It's been a while. I've spent the last few weeks going to bed and thinking about this blog as I drift off to sleep. In that state, it's easy to come up with hundreds of things I want to write about, things I want to share here. But then morning comes, life resumes, and before I know it, another day rushes by barely giving me a moment to check in. We spent the last week in NYC, and I spent the prior month already in vacation mode. I'd be lying if I told you I didn't get through most days counting the minutes until they were all gone. I needed a break, and not just a little one to a country town up the road. I needed something fresh and unfamiliar. The last time we were in NYC, I was 16 weeks pregnant and still trying to keep my small and terribly bland meals from being rejected by my intestine. That was exactly three years ago, and three years is a good amount of time to make something fresh and unfamiliar again. 

As our plane was about to take off last Wednesday, I realized that I had forgotten to pack my fancy camera. I don't take it most places because it's heavy and can feel like a nuisance to lug around. This being Cheech's first trip to the city, however, I had definitely intended on bringing it along. Whether you're 2 1/2, 16 (like I was), or 85, your first trip to NYC is special and one would think, requires a fancy camera.  

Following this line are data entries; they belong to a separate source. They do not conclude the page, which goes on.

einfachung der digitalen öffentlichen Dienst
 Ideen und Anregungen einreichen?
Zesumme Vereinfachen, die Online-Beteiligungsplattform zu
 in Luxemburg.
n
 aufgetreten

Just as I was kicking myself for overlooking it, I remembered a scene in 2 Days in Paris. In the film, Julie Delpy's character, Marion, is a photographer. On a romantic trip to Venice with her boyfriend, she leaves all of the picture-taking to him. She states: Taking pictures turns you into an observer. It will traumatically take you out of the moment. This really struck a chord with me. Since Cheech was born, I've found myself constantly trying to chronicle all these momentous events in her life so effortlessly. But often times, I've been so caught up in getting the perfect photo, that I've forgotten to just be there. I decided that in a way, it was a blessing that the camera had been left behind. 

So I spent the week depending on my phone's lackluster camera. I only took it out when I saw something I TRULY wanted to remember, and when I knew I could take a picture that would one day tell her a story. Like when the man on the subway in a Burberry suit smiled the kindest smile at her. It warmed my heart that in a city where no one even bothers to look at you, people still remember to smile at little kids. And then there was the day we stopped by Shake Shack after an exhausting trip to the Museum of Natural History. We let her have ice cream for lunch because, hell, she was on vacation, too. And how I saw the Empire State Building as we were zooming by in a cab. Had I blinked, I would have missed it. And the fire trucks and their loud sirens that could be heard at any given time throughout the city. Cheech's face would light up every, single time one would go off, and she'd shout out in amazement, "Hear that sound?! Fire truck!". And how she's so lucky to have an uncle in Manhattan who has a bigger yard than a lot of the California yards we've seen. 

Most of the pictures I took turned out to be either out of focus or off-center. Yet, what they lack in quality, they more than make up for in sentiment. NY, we ❤ you a whole lot, and you will be missed. 


  1. we love you too, kid. come back.

    1. we'll be back before you know it. promise.